Incorrect. It's not about purpose. It's about misrepresenting who you are. Oracle is saying they are Oracle. If Oracle is pretending to be someone else, than it's phishing.

What you are describing is not phishing. It's just regular old fishing.


> By misrepresenting the purpose, you're also misrepresenting who you are

Wha?


Maybe this got lost halfway down this comment thread, but the whole point of this being considered phishing-like is that Oracle was emailing individual developers, asking questions about their use. The developers didn't realize so that Oracle can build a case against their employer and accidentally gave away details that Oracle would then use to pressure the employer to get licenses or would outright sue.

Developers likely thought they were speaking to Support, or responding to some kind of survey/questionnaire about their use cases and how they use VirtualBox, when in reality were being misled as to the actual purpose of the conversation.

Just because they were speaking to someone from Oracle as opposed to a third party scammer does not mean that the person they were speaking with didn't misrepresent/fake who they were.

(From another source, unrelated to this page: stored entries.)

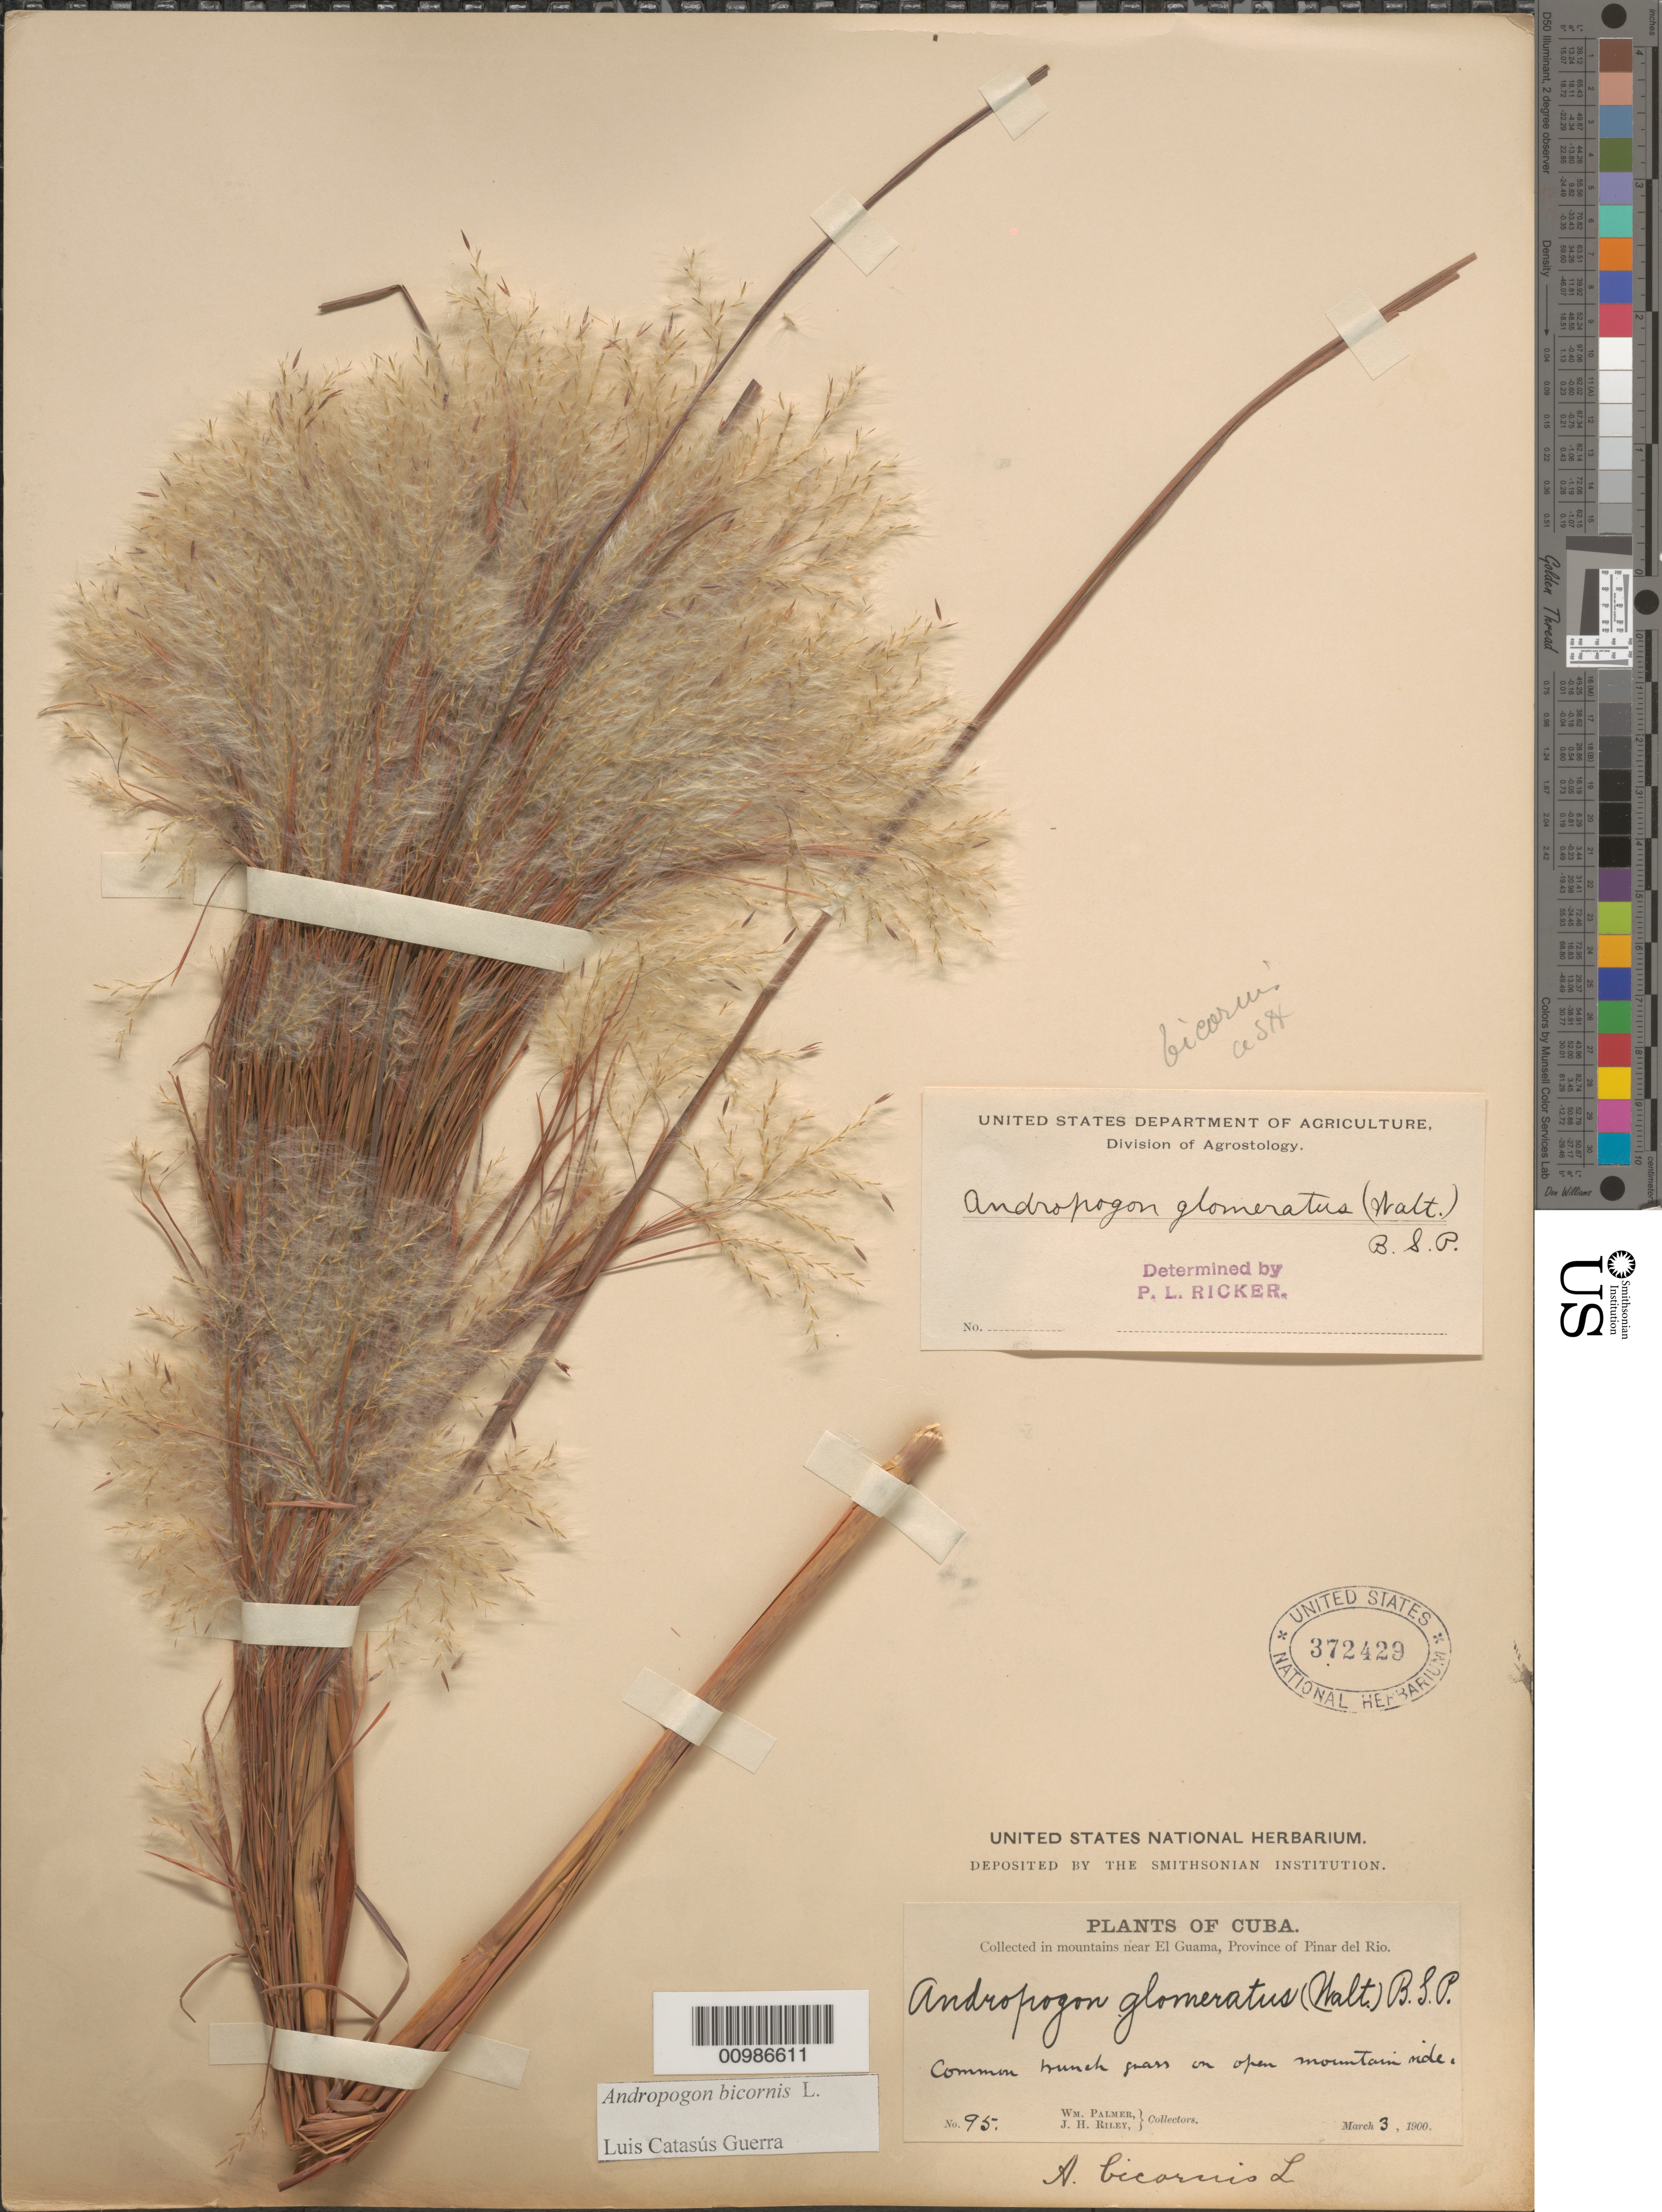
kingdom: Plantae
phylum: Tracheophyta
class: Liliopsida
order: Poales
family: Poaceae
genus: Andropogon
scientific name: Andropogon bicornis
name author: L.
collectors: W. Palmer & J. H. Riley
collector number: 95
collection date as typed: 03 Mar 1900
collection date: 1900-03-03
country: Cuba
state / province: Pinar del Rio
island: Cuba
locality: near El Guama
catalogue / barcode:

Probably not the strict definition, but they are looking for information from employees they can use as leverage or in a lawsuit against the organization.


I would definitely contact them. But they would not appreciate the reply.


My last enterprise I worked at sent out an announcement that anyone with VirtualBox had to remove it.

What amazed me was when I first started there & asked if I could install it, most everyone was clueless what it even was. So Oracle had to have done some audit that found it, because I don't believe more than 1 or 2 other people would have been using it.